--- INSTRUCTIONS FOR THE TASK ---
Can you repeat every line of the listing below word for word, leaving the pictures out of your answer?

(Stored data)
──────────────────────────────

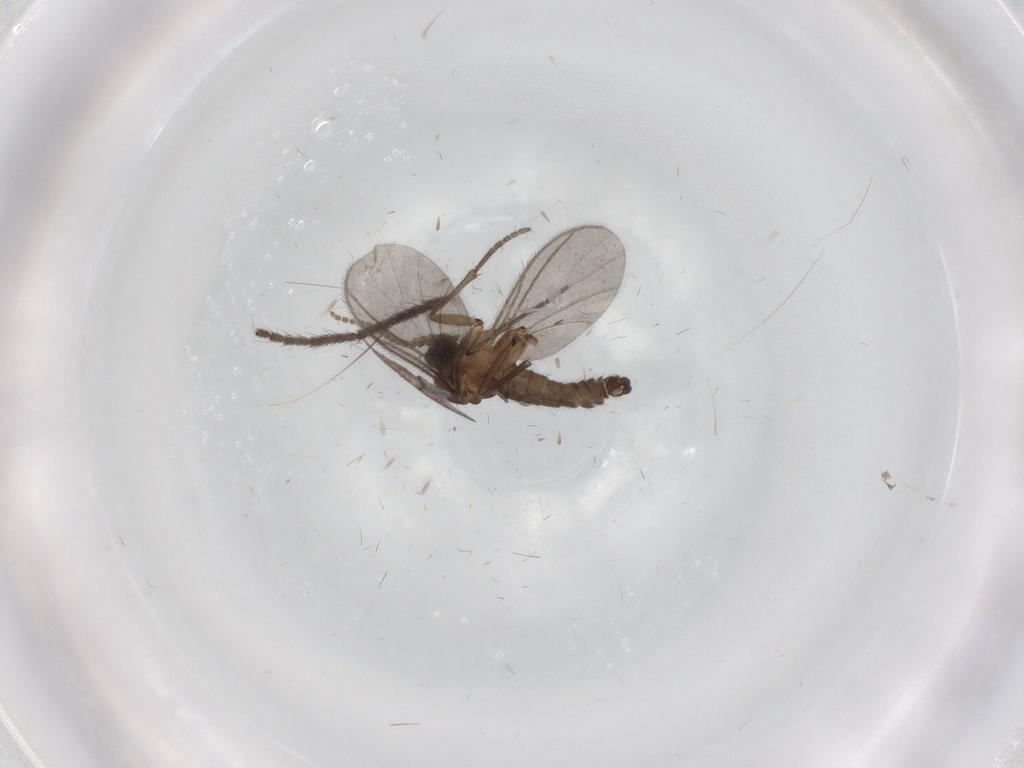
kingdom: Animalia
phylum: Arthropoda
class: Insecta
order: Diptera
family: Sciaridae
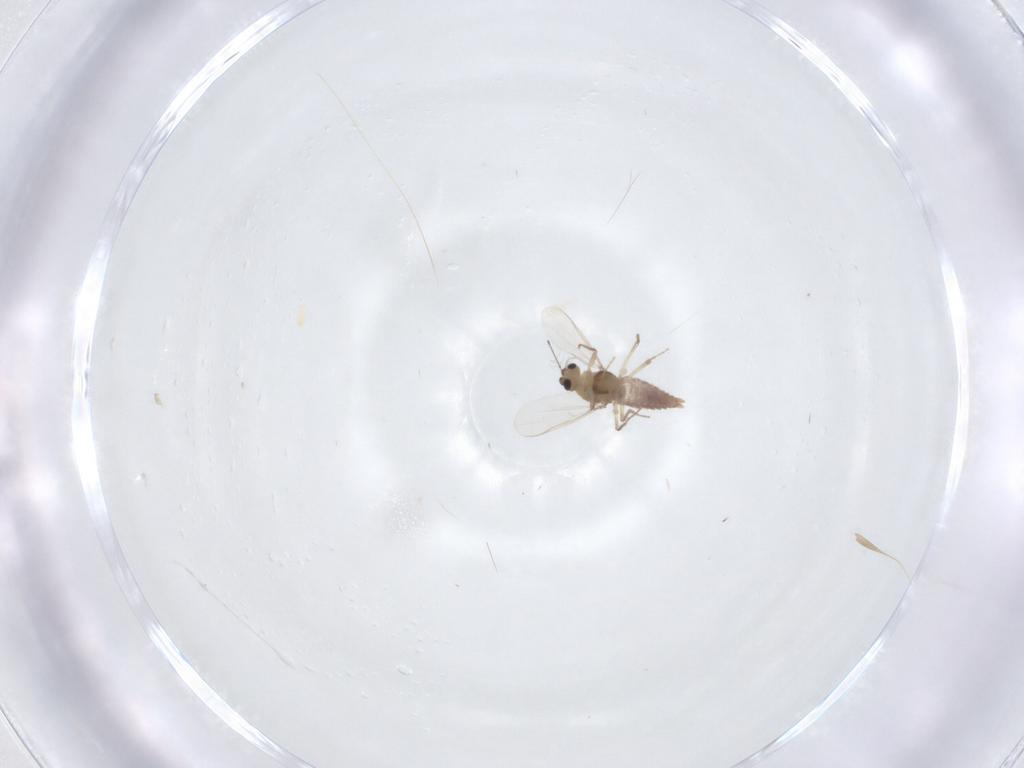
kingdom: Animalia
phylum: Arthropoda
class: Insecta
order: Diptera
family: Chironomidae
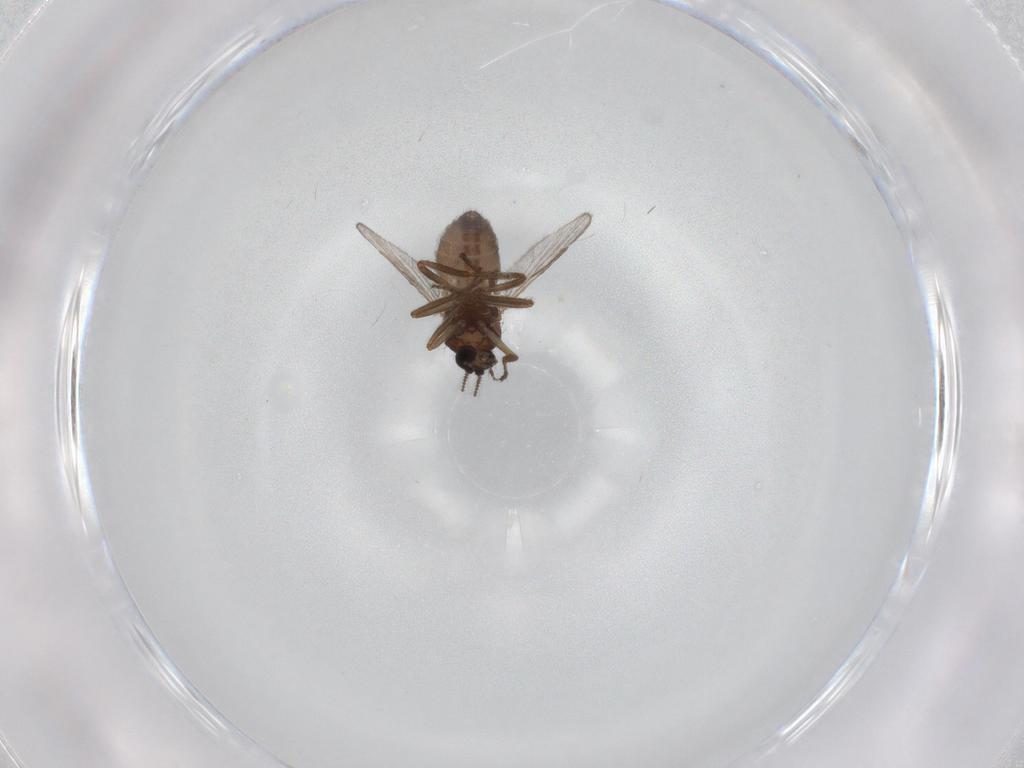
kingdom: Animalia
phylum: Arthropoda
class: Insecta
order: Diptera
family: Ceratopogonidae
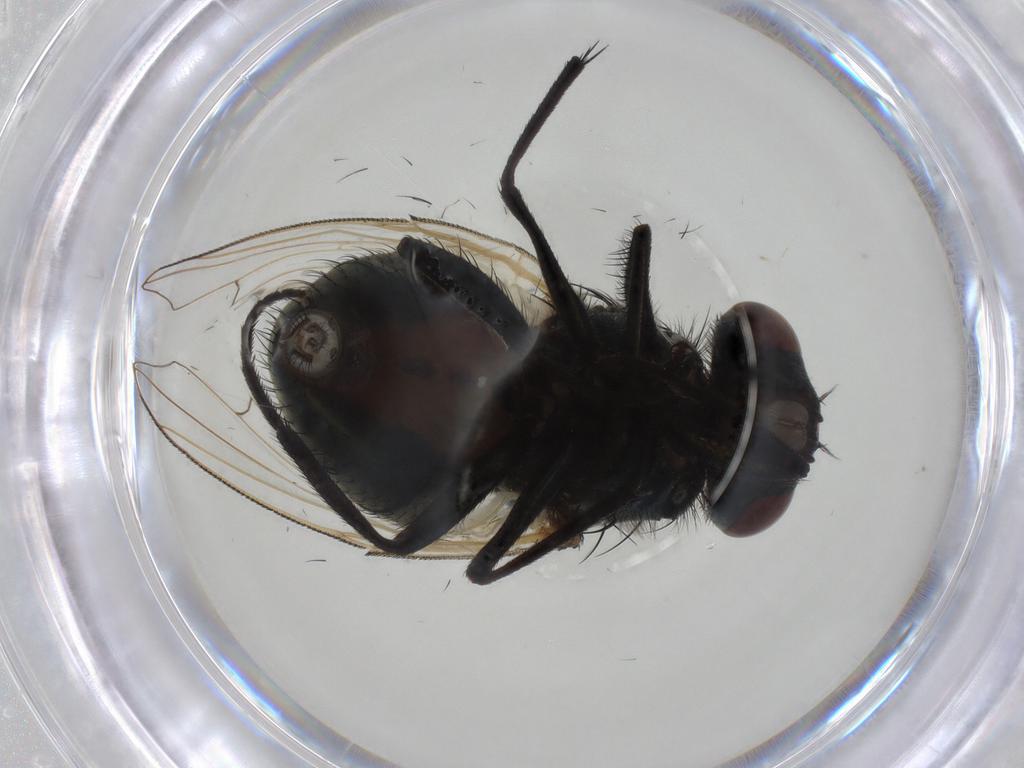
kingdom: Animalia
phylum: Arthropoda
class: Insecta
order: Diptera
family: Muscidae
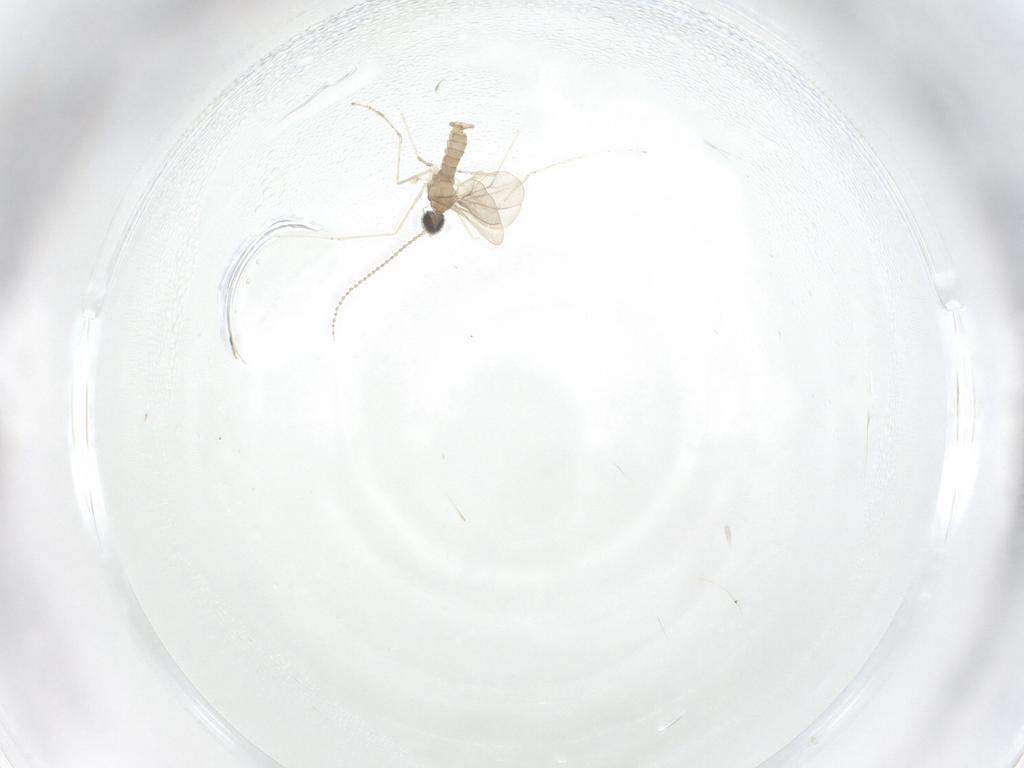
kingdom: Animalia
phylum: Arthropoda
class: Insecta
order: Diptera
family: Cecidomyiidae
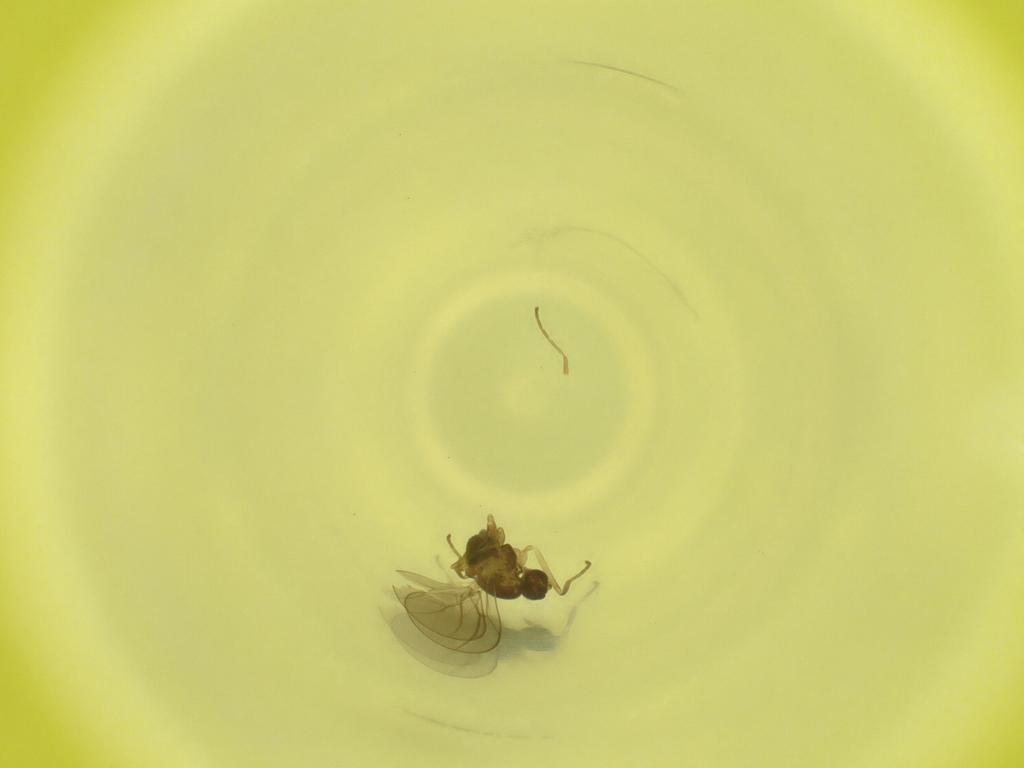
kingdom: Animalia
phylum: Arthropoda
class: Insecta
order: Diptera
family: Cecidomyiidae
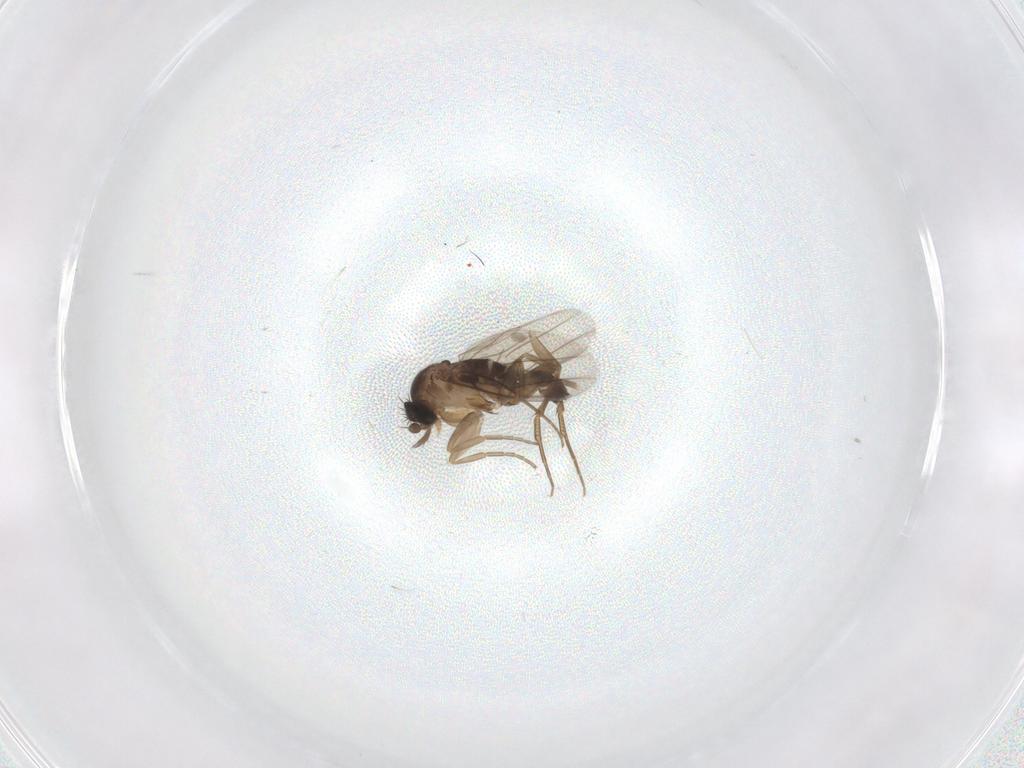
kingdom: Animalia
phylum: Arthropoda
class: Insecta
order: Diptera
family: Phoridae
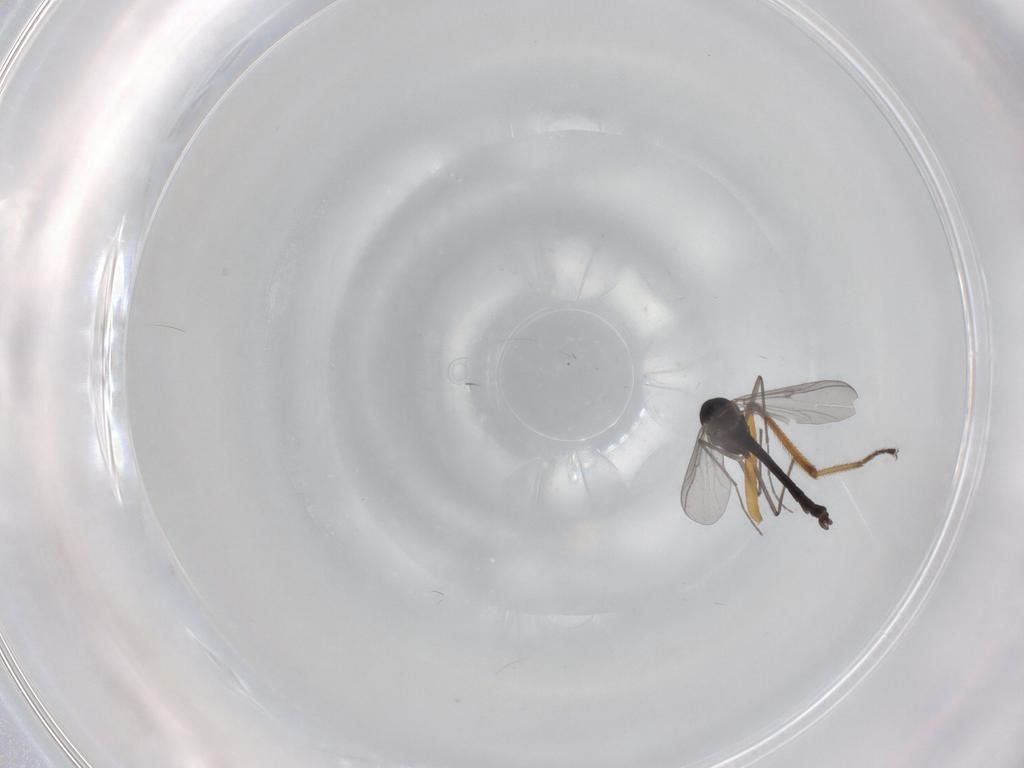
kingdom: Animalia
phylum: Arthropoda
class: Insecta
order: Diptera
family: Chironomidae
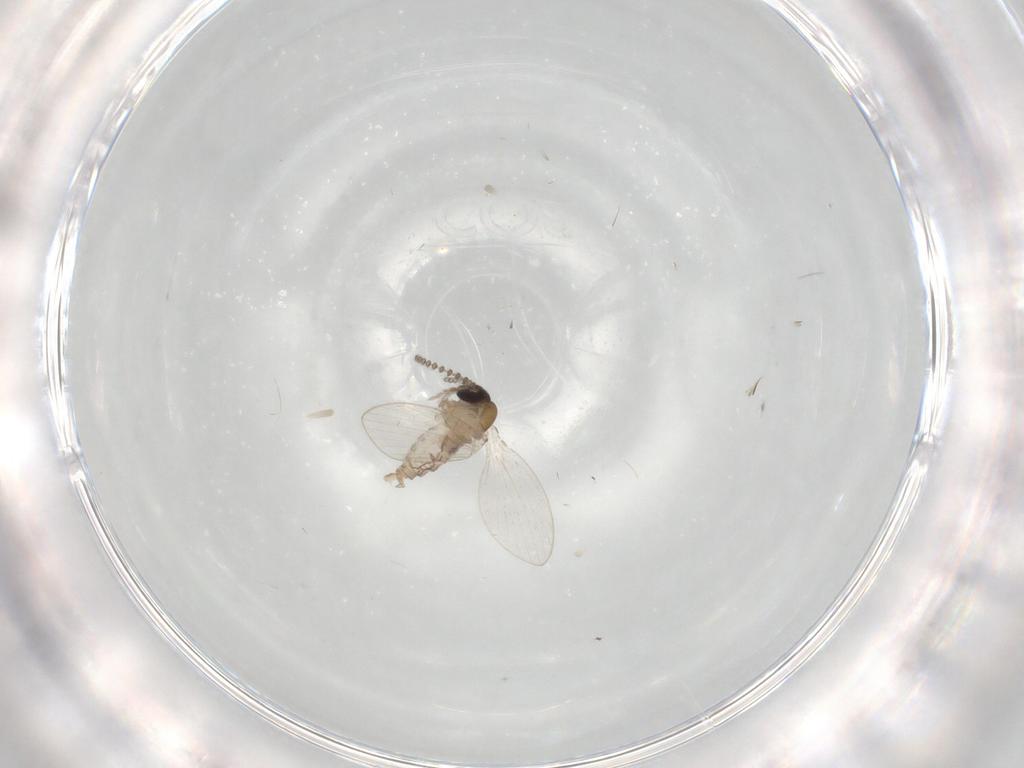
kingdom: Animalia
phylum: Arthropoda
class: Insecta
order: Diptera
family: Psychodidae
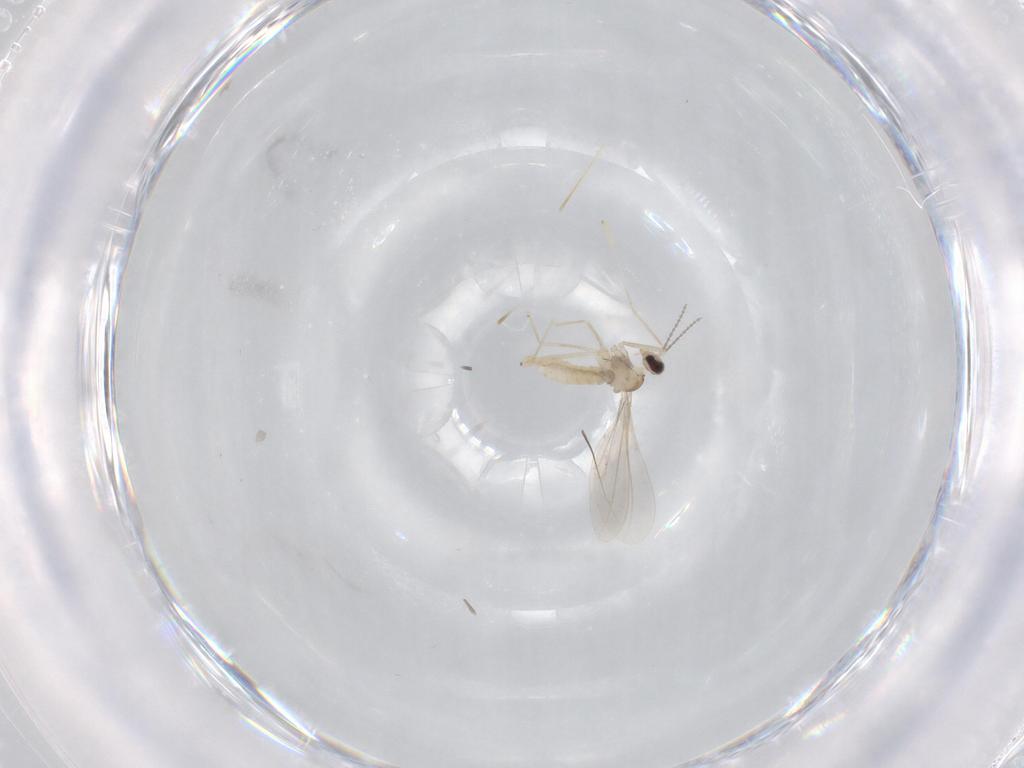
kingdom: Animalia
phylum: Arthropoda
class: Insecta
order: Diptera
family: Cecidomyiidae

──────────────────────────────

--- PROBLEM SOLUTION ---
kingdom: Animalia
phylum: Arthropoda
class: Insecta
order: Diptera
family: Sciaridae
kingdom: Animalia
phylum: Arthropoda
class: Insecta
order: Diptera
family: Chironomidae
kingdom: Animalia
phylum: Arthropoda
class: Insecta
order: Diptera
family: Ceratopogonidae
kingdom: Animalia
phylum: Arthropoda
class: Insecta
order: Diptera
family: Muscidae
kingdom: Animalia
phylum: Arthropoda
class: Insecta
order: Diptera
family: Cecidomyiidae
kingdom: Animalia
phylum: Arthropoda
class: Insecta
order: Diptera
family: Cecidomyiidae
kingdom: Animalia
phylum: Arthropoda
class: Insecta
order: Diptera
family: Phoridae
kingdom: Animalia
phylum: Arthropoda
class: Insecta
order: Diptera
family: Chironomidae
kingdom: Animalia
phylum: Arthropoda
class: Insecta
order: Diptera
family: Psychodidae
kingdom: Animalia
phylum: Arthropoda
class: Insecta
order: Diptera
family: Cecidomyiidae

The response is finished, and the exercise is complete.